Foram cumpridos quatro mandados de busca e apreensão nos estados de São Paulo, Rio de Janeiro e Bahia. A PF ainda cumpriu mandados de cautelares, como o uso de tornozeleira eletrônica, proibição de sair do país e afastamento do exercício de função pública. Não há informações sobre quem são os alvos da operação.
A operação foi motivada após o vazamento de dados da Receita Federal de parentes e ministros da Suprema Corte. Um dos dados vazados foi de Viviane Barci de Moraes, esposa do ministro Alexandre de Moraes.

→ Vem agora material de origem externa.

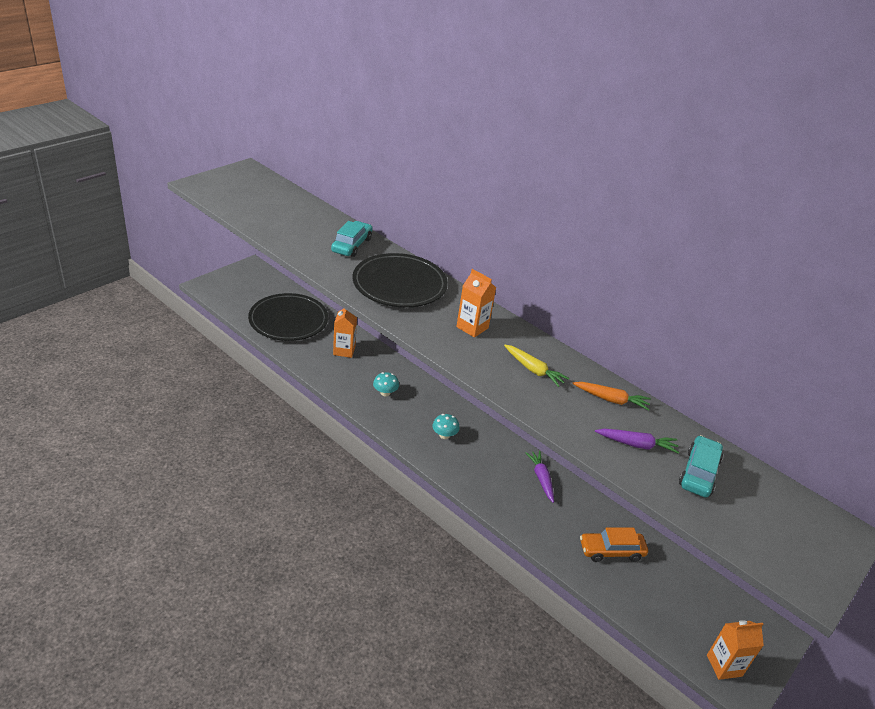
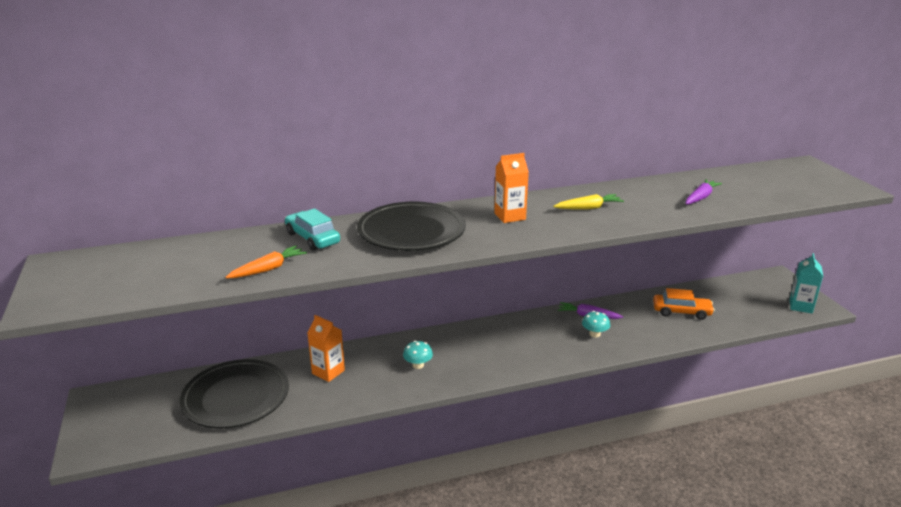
camera: 55 degrees left, 10 degrees down
turquoise mushroom [432,414,460,439] -> turquoise mushroom moved to [582,311,610,337]
orange carrot [573,382,651,411] -> orange carrot moved to [225,246,307,278]
orange car [580,528,648,562] -> orange car turned 105 degrees counterclockwise [653,288,715,320]
turquoise car [679,435,723,498] -> none
orange carton [707,620,764,680] -> turquoise carton [790,253,823,313]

Em janeiro, o ministro do Supremo Tribunal Federal Alexandre de Moraes abriu de ofício um inquérito para investigar se a Receita Federal e o Conselho de Controle de Atividades Financeiras (Coaf) quebraram de forma irregular o sigilo fiscal de ministros da Corte e familiares. A Receita questiona o inquérito, uma vez que, de acordo com interlocutores, o órgão não tem dados de contratos particulares e, além disso, o acesso a informações sigilosas sem procedimento fiscal aberto é uma prática sujeita a pena de demissão. As suspeitas de que dados sigilosos de ministros e seus familiares foram vazados surgiu após o estouro da Operação Compliance Zero, que investiga o Banco Master.
Quando o inquérito que apura possíveis vazamentos de dados fiscais de ministros do Supremo e de familiares foi aberto por Alexandre de Moraes, um grupo de ministros defende que a investigação esclareça se houve vazamento de informações sigilosas por parte de órgãos federais. Outra ala da Corte, no entanto, avalia que o novo inquérito pode ser interpretado como uma forma de pressão ou represália a órgãos de controle.